GENEVA - The World Health Organization warned on Friday against a false sense of security from waning and apparently mild outbreaks of H1N1 flu, saying the worst may not be over.

WHO Director-General Margaret Chan, who raised the United Nations agency's pandemic alert to the second-highest level, said there remained great uncertainty about the strain that could pose particular threats in Southeast Asia.

We are meeting at a time of crisis that could have global implications, she told an intergovernmental meeting on pandemic preparedness at the WHO's Geneva headquarters.

The meeting is tackling the sensitive question of virus sharing, in which countries provide biological specimens to the international community for use by pharmaceutical companies and vaccine makers who are formulating jab ingredients.

At the height of fears about bird flu, Indonesia had refused to share H5N1 virus samples without guarantees that any vaccines developed from them would be made available to poorer countries at an affordable price.

GlaxoSmithKline, Sanofi-Aventis, Novartis, Baxter International and other pharmaceutical companies others are awaiting WHO guidance about whether to start mass-producing vaccines to fight H1N1, which may force them to cut production of seasonal flu shots.

Chan said she would make a recommendation soon about the appropriate balance between the types of jabs.

We are moving on two tracks to ensure some security for seasonal vaccine and at the same time kick-starting early scientific work for pandemic vaccine, she told the session.

MILD SYMPTOMS

The WHO chief commended countries with H1N1 infections for their timely sharing of samples for risk assessment and making seed vaccine, saying that starting point for larger production of jabs could be ready by the end of this month.

And another top official, acting WHO director-general Keiji Fukuda, said there had been rapid, widespread sharing of specimens to date.

Participants in the two-day WHO meeting are seeking to reach agreement on standards for transparency, trust, and sovereignty related to virus sample sharing, an issue that is also expected to dominate next week's annual World Health Assembly in Geneva.

I hope the end result is something really balanced that we can use for a long time, Fukuda said.

According to the latest WHO count, some 7,520 people in 34 countries have been infected with the strain that is a genetic mixture of swine, bird and human viruses.

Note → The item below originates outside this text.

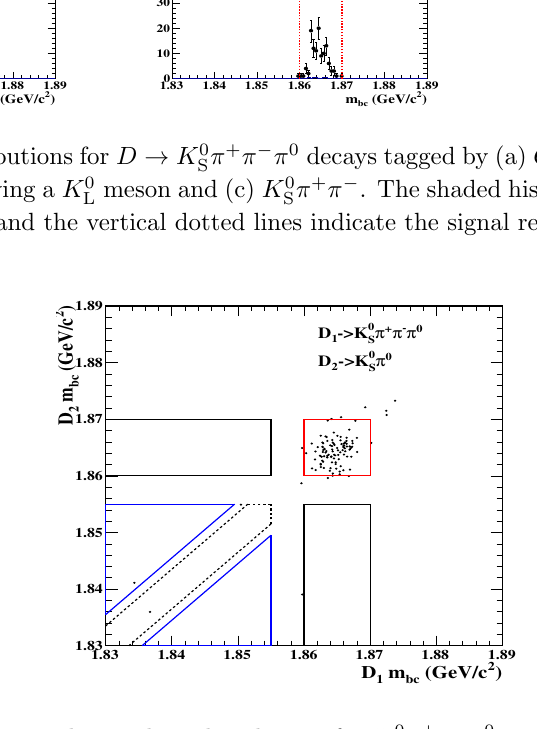
(cid:25) + (cid:25) (cid:0) (cid:25) 0 tagged with K 0 (cid:25) 0 decays. The S S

Belgium was the latest addition to that official tally.

Mexico has experienced 60 deaths from the virus that has also killed three people in the United States, one person in Canada and one in Costa Rica.

Most patients infected with the flu, which spreads like the seasonal flu through sneezes, coughs and air droplets, have experienced mild symptoms and some appear to be asymptomatic.

Antiviral drugs such as Roche's Tamiflu and GlaxoSmithKline's Relenza are effective against the H1N1 strain. At present, however, the majority of people catching it are able to recover without drug treatment.

The WHO's pandemic alert scale represents its views on the way a virus is spreading, not the severity of its effects.

Evidence that H1N1 flu is spreading in a sustained way in communities outside of the Americas would prompt Chan to push the global alert to the top of the six-point scale and declare a full pandemic is underway.

The two European countries with the highest concentrations of cases are Spain with 100 and Britain with 71.

The virus has made a much smaller impact so far in Asia, with 7 infections in New Zealand, 4 in Japan, 4 in China and Hong Kong, 3 in South Korea and 2 in Thailand. No cases have been reported in Africa and Israel is the sole Middle Eastern state with WHO-confirmed infections, with 7.

Financial markets have already shrugged off fears about a possible pandemic, and most people have returned to normal routines, with schools re-opened in infected areas.

But Chan stressed that important risks remain.

She said the WHO is closely watching parts of Southeast Asia that saw large outbreaks of H5N1 avian flu -- a virus that can be deadly when it passes from birds to humans, but has not spread easily between people to date.

A mixture of H5N1 and H1N1 viruses could have a big impact, she said, while stressing: I am not saying it will happen.